VORLIEGENDER TEXTAUSZUG:
● ● ● ● ●

© JUNGE FREIHEIT Verlag GmbH & Co. www.jungefreiheit.de 37/04 03. September 2004

"Produktive Arbeit"
Arbeitsmarkt: Eine EU-Studie untersuchte die Verbreitung von Schwarzarbeit / Italien, Griechenland und Osteuropa vorn
Ronald Gläser

Andreas Börner (Name von der Redaktion geändert) arbeitet für eine kleine Computerfirma mit weniger als zehn Mitarbeitern. Diese betreuen rund fünftausend Kunden, die eine technische Dienstleistung abonniert haben. Börner kümmert sich um Marketing und Kundenbetreuung - und zwar schwarz. Als er das Unternehmen verläßt, erhält er ein Arbeitszeugnis vom Firmeninhaber.

Gleichzeitig beschäftigt Börner eine Friseuse, die bei ihm putzt - und zwar schwarz. Als er seine Wohnung renoviert, bittet er seinen Nachbarn um Mithilfe. Der Nachbar ist arbeitsloser Handwerker und verdient sich in einem Baumarkt etwas zur Stütze dazu. Für Börner arbeitet er ebenfalls schwarz. Eine wachsende Zahl von Menschen entzieht sich gezwungenermaßen oder ganz bewußt dem gierigen Steuer- und Sozialabgabenstaat - nicht nur in Deutschland.

Jetzt ist eine Studie der Europäischen Union zum Thema "Schwarzarbeit in der vergrößerten Union" (Undeclared work in an enlarged Union) veröffentlicht worden. Erfreulicherweise ist das 240-Seiten-Papier teilweise auch in der Nicht-Amtssprache Deutsch erschienen. Erstellt wurde es von den Firmen Inregia AB und Regioplan BV.

Die Studie kommt zu dem Schluß, daß das, was sich hinter dem Begriff Schwarzarbeit verbirgt, in den zehn Beitrittsstaaten stärker verbreitet ist als in den fünfzehn alten EU-Ländern (Ausnahmen: Griechenland, Italien). Definiert wird Schwarzarbeit als "produktive Arbeiten, die in bezug auf ihre Natur dem Recht entsprechen, die den Behörden jedoch nicht gemeldet werden, wobei die Unterschiede in den Regelsystemen zwischen den einzelnen Mitgliedsstaaten Berücksichtigung finden".

Bei den Altmitgliedern der EU rangiert die Schwarzarbeit zwischen 1,5 Prozent (Österreich) und zwanzig Prozent (Griechenland). Deutschland liegt mit sechs Prozent (2001) im Mittelfeld. Wahr ist, daß im darauffolgenden Jahr erstmals Studien aufgetaucht sind, die die schwer zu schätzende Schwarzarbeit weitaus höher ansetzten. Nach verläßlichen Schätzungen macht Schwarzarbeit ein Sechstel der Wertschöpfung in Deutschland aus. Das entspricht 370 Milliarden Euro.

● ● ● ● ●

DATENTEIL:
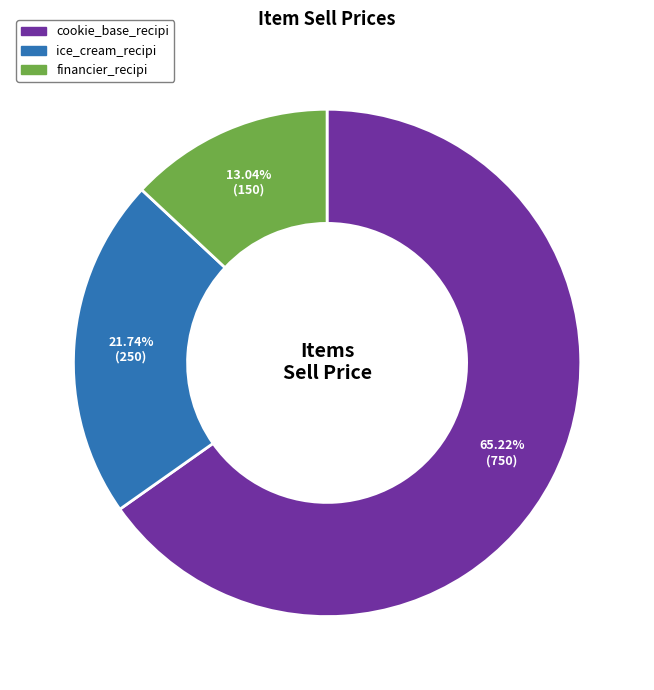

Is there any slice that represents more than half of the pie?

Yes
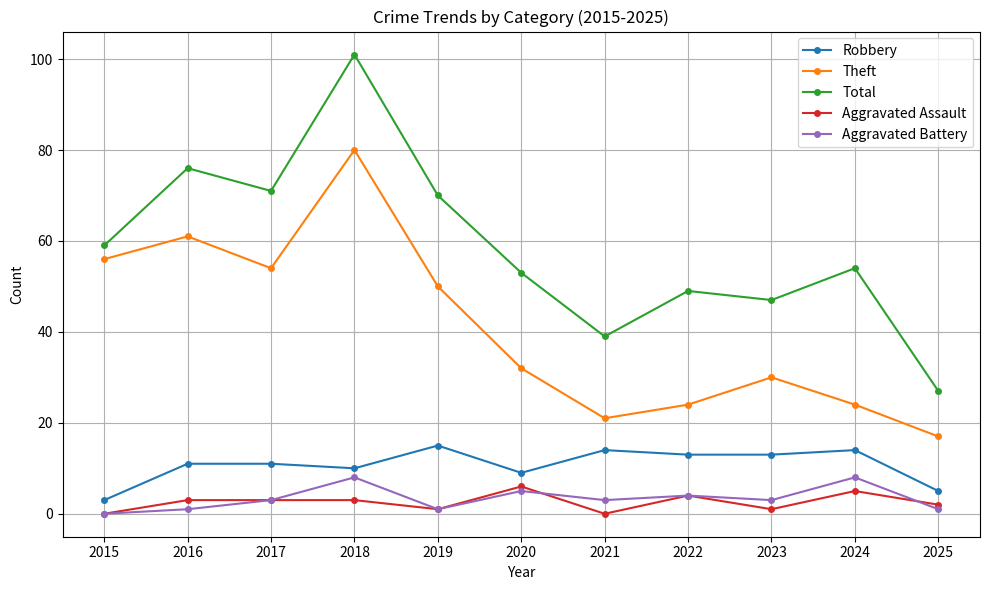

At which category does Aggravated Battery reach its first local valley?

2019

● ● ● ● ●

Entnehmen Sie dem Artikel über Schwarzarbeit wortgetreu die Passage, die bei „Andreas Börner (Name“ beginnt und bei „Arbeitszeugnis vom Firmeninhaber.“ endet.

ANTWORT:
Andreas Börner (Name von der Redaktion geändert) arbeitet für eine kleine Computerfirma mit weniger als zehn Mitarbeitern. Diese betreuen rund fünftausend Kunden, die eine technische Dienstleistung abonniert haben. Börner kümmert sich um Marketing und Kundenbetreuung - und zwar schwarz. Als er das Unternehmen verläßt, erhält er ein Arbeitszeugnis vom Firmeninhaber.